How to become an insights-driven company?
More than a decade after the concept of big data became part of the lexicon, only a minority of companies have become insight-driven organizations—and culture may be the culprit.
January | 2021The amount of data available to organizations every day continues to proliferate at a staggering volume. But technologies such as analytics and artificial intelligence (AI) have the potential to help businesses make better use of these massive volumes of data. In an age of collaboration between humans and machines—what we call the “Age of With”1—organizations can gain advantage by designing systems in which humans and machines work together to improve the speed and quality of decision-making.

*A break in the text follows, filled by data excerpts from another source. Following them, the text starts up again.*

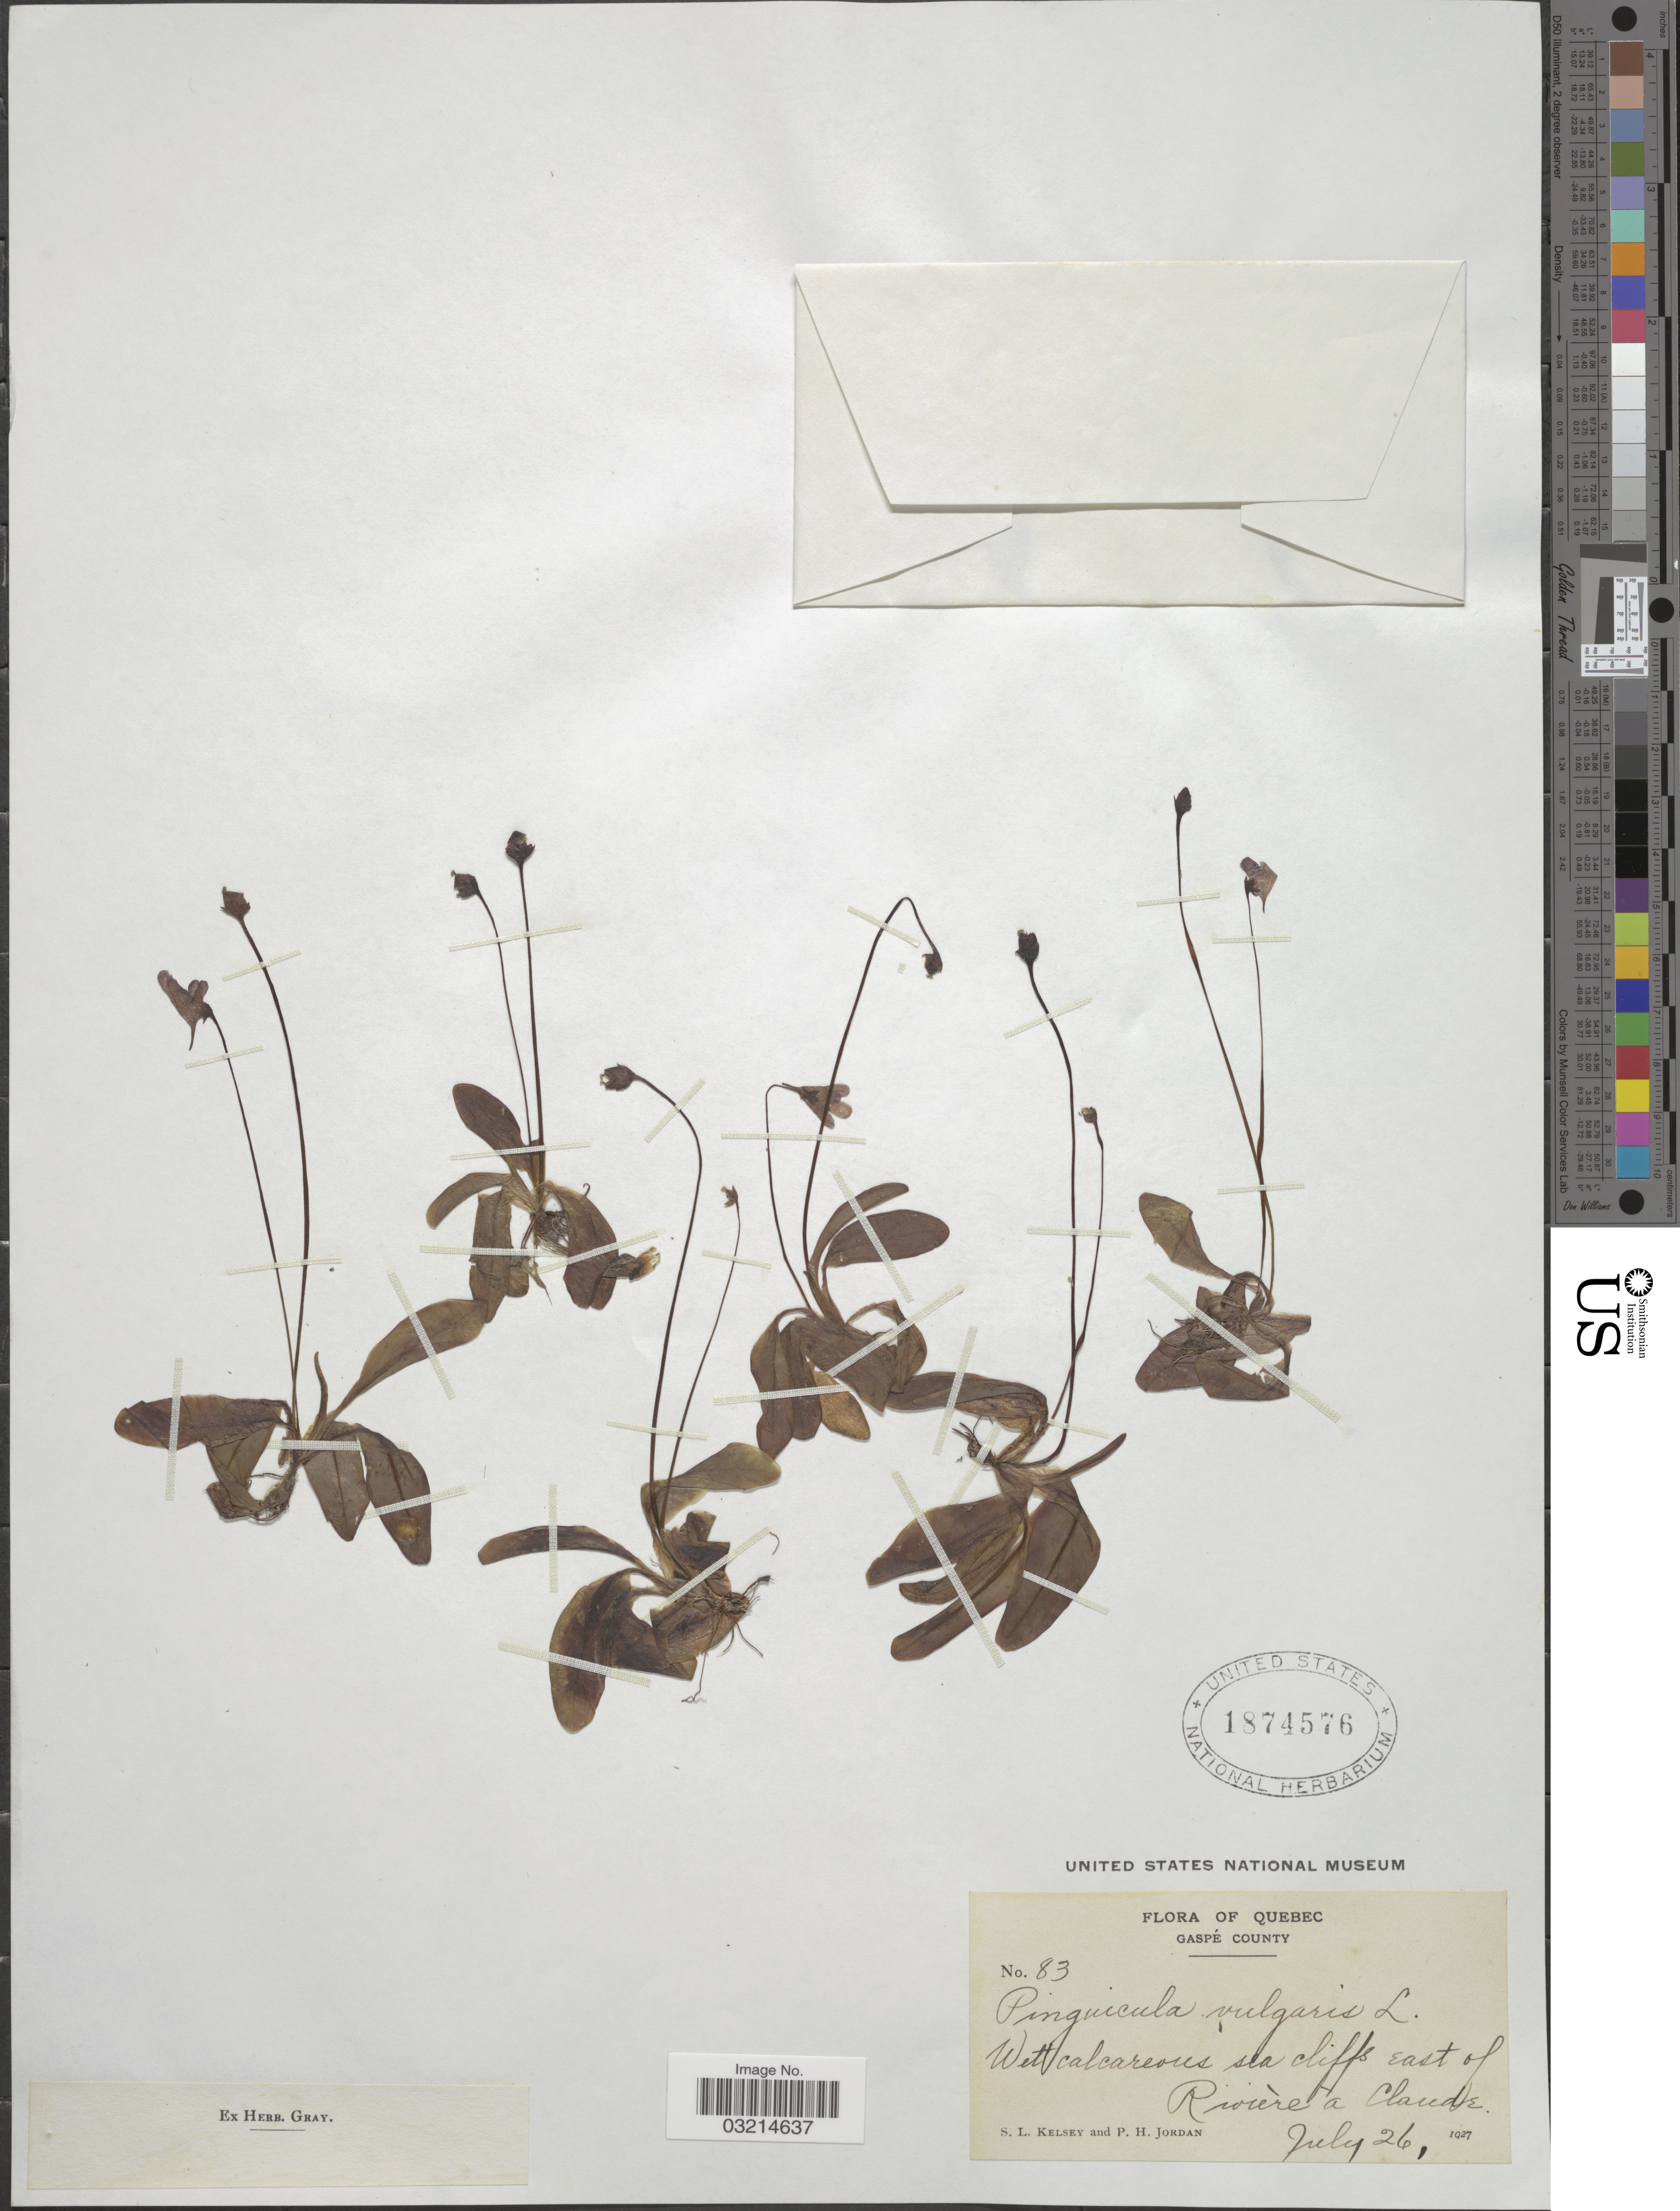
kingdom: Plantae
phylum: Tracheophyta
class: Magnoliopsida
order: Lamiales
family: Lentibulariaceae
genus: Pinguicula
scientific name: Pinguicula vulgaris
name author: L.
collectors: S. Kelsey & P. Jordan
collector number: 83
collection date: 1927-07-26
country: Canada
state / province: Quebec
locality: Gaspé County, Wet calcareous sea cliffs East of Rivière à Claude.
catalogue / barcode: US 1874576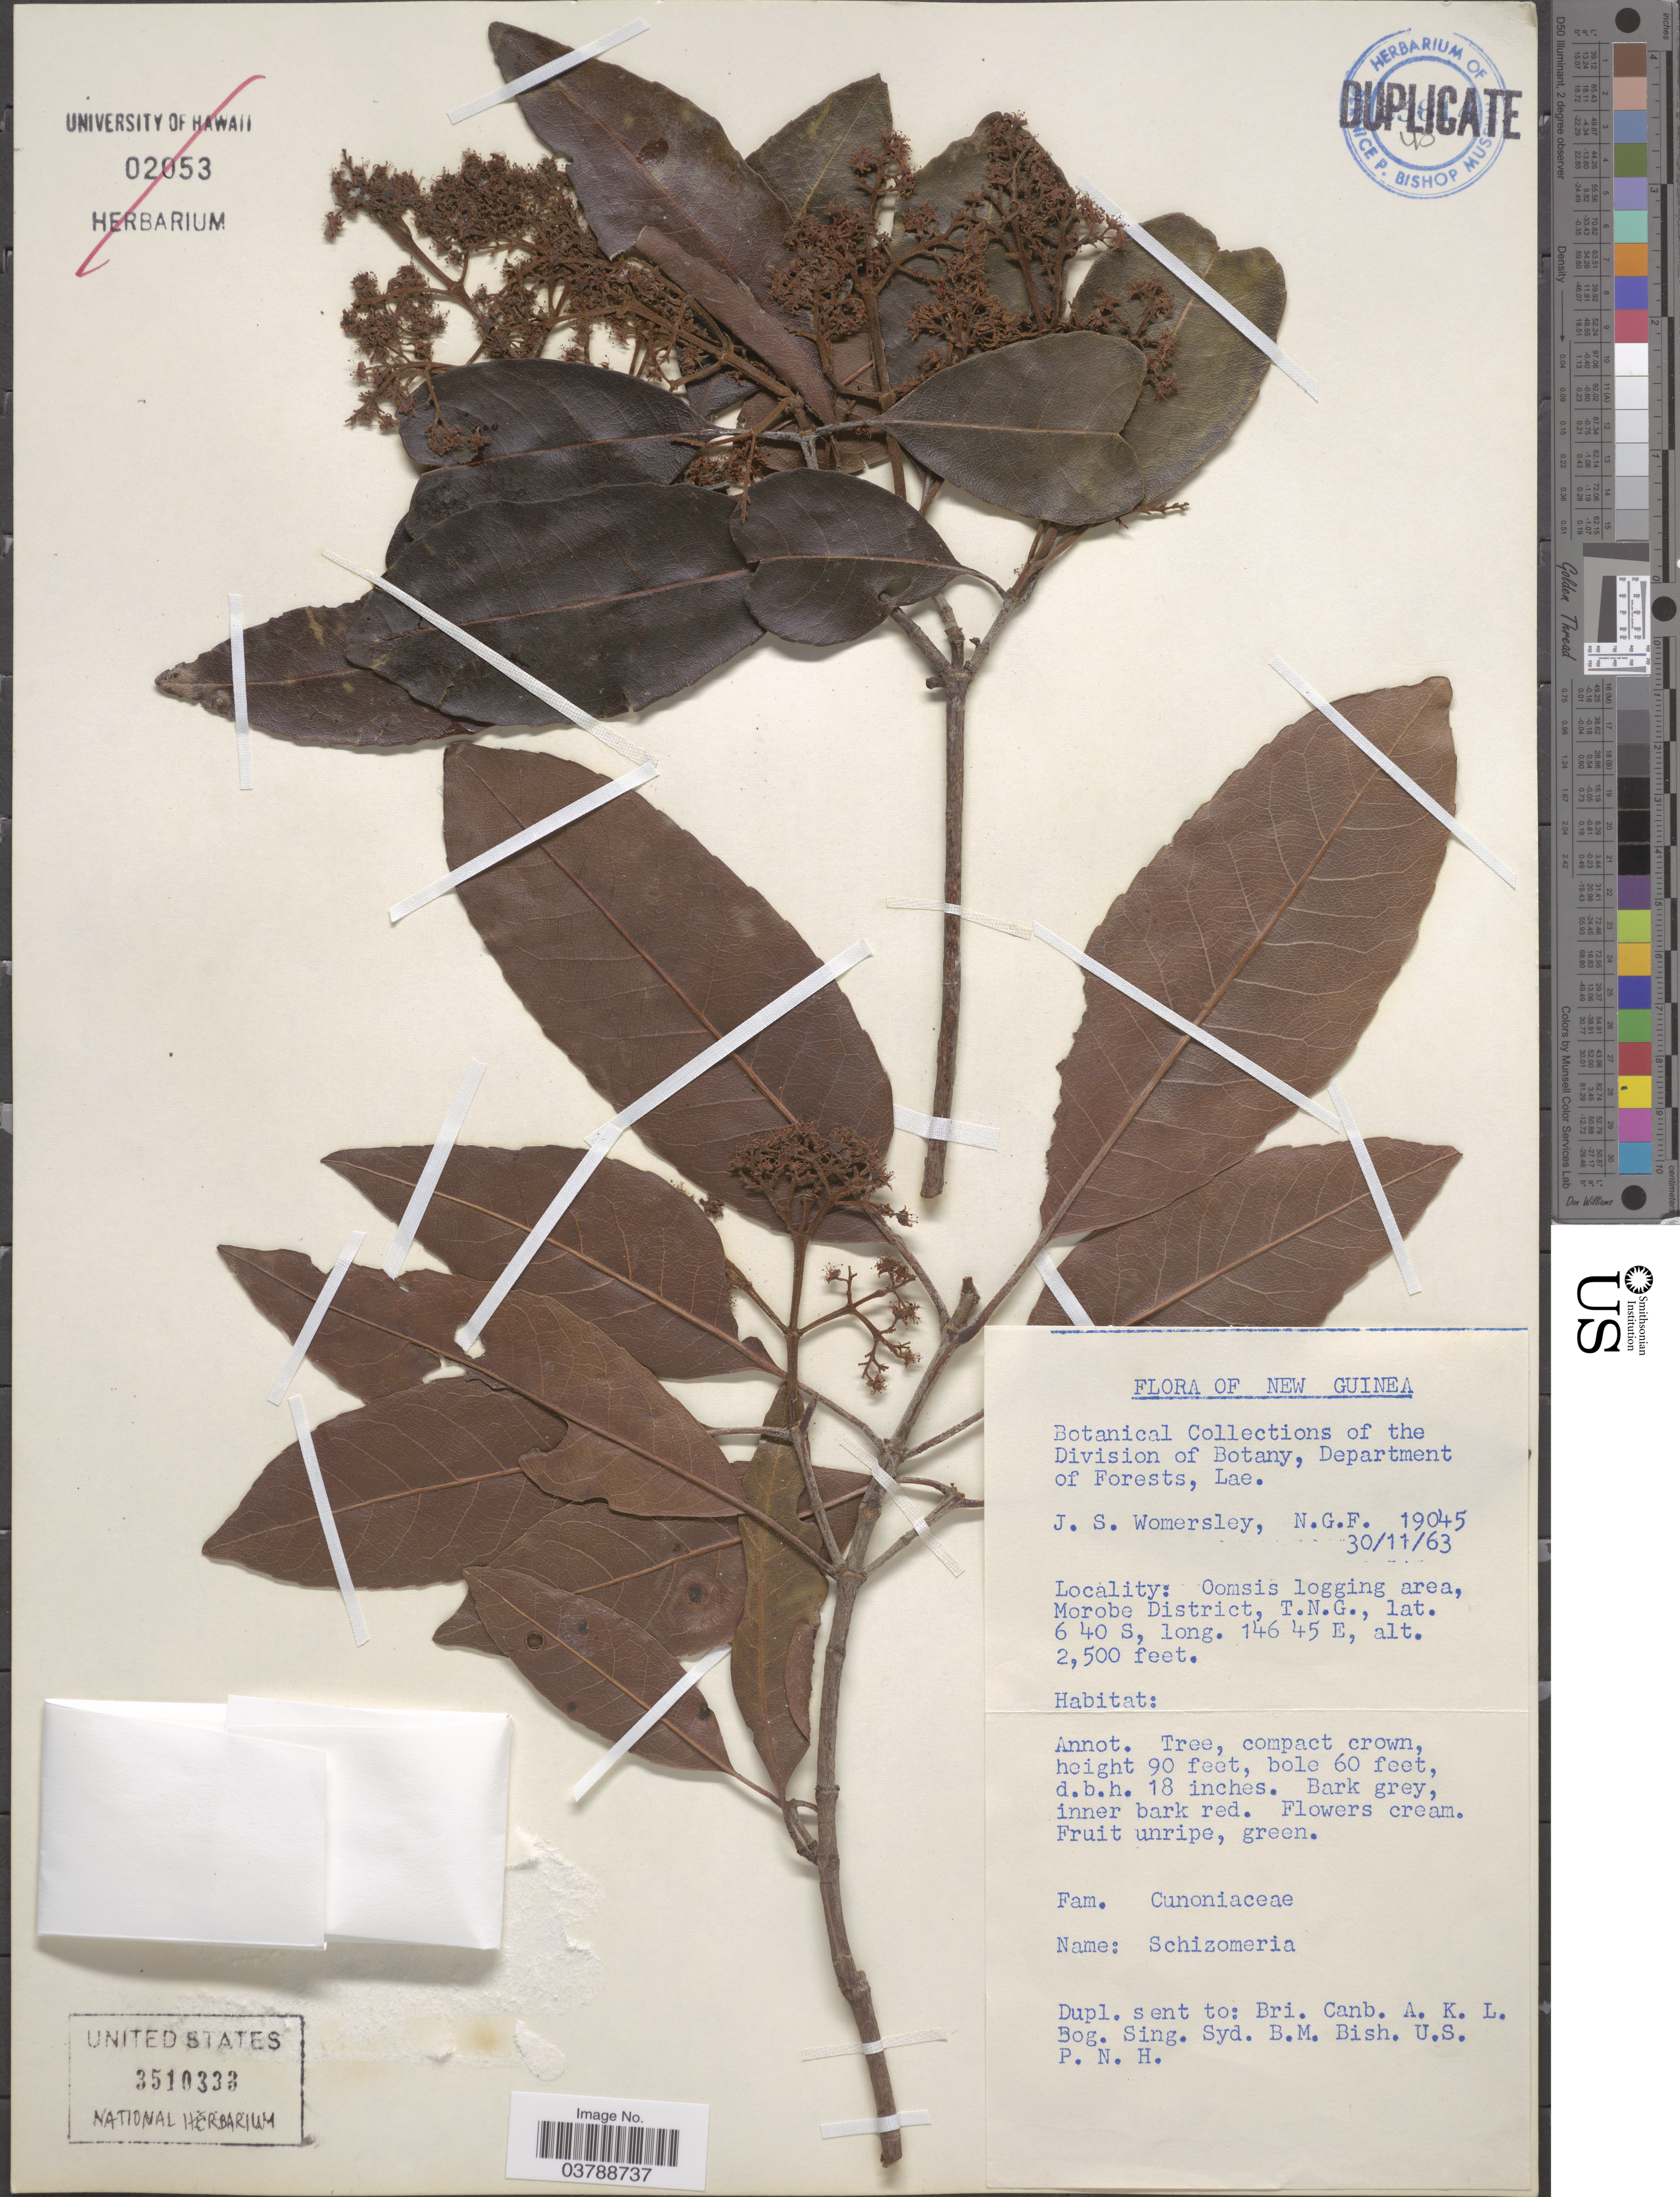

But not every organization is optimizing the opportunities available in the Age of With. Some do little or nothing with data to aid their decision-making. Others carry out analytics projects in pockets of the business. Far fewer consistently embed analysis, data, and evidence-based reasoning into their decision-making process.
Most large companies fall into the last two categories, as do all the companies surveyed recently by Deloitte.
It’s understandable why many companies feel they are far down the path of becoming an insight-driven organization. Many have invested in creating the requisite data initiatives, analytics, or data science groups. Many have created chief data officer (CDO) or chief analytics officer (CAO) organizations. The vast majority have invested in tactical solutions.
These evolutions seem natural. It has been more than a decade since the term “big data” became part of the lexicon. Many legacy issues that traditionally posed barriers have now been eliminated or reduced. These include the high cost of data storage, expensive proprietary software, and the need to devote capital to expensive data centers.
But what is the reality? How many companies have truly evolved into insight-driven organizations?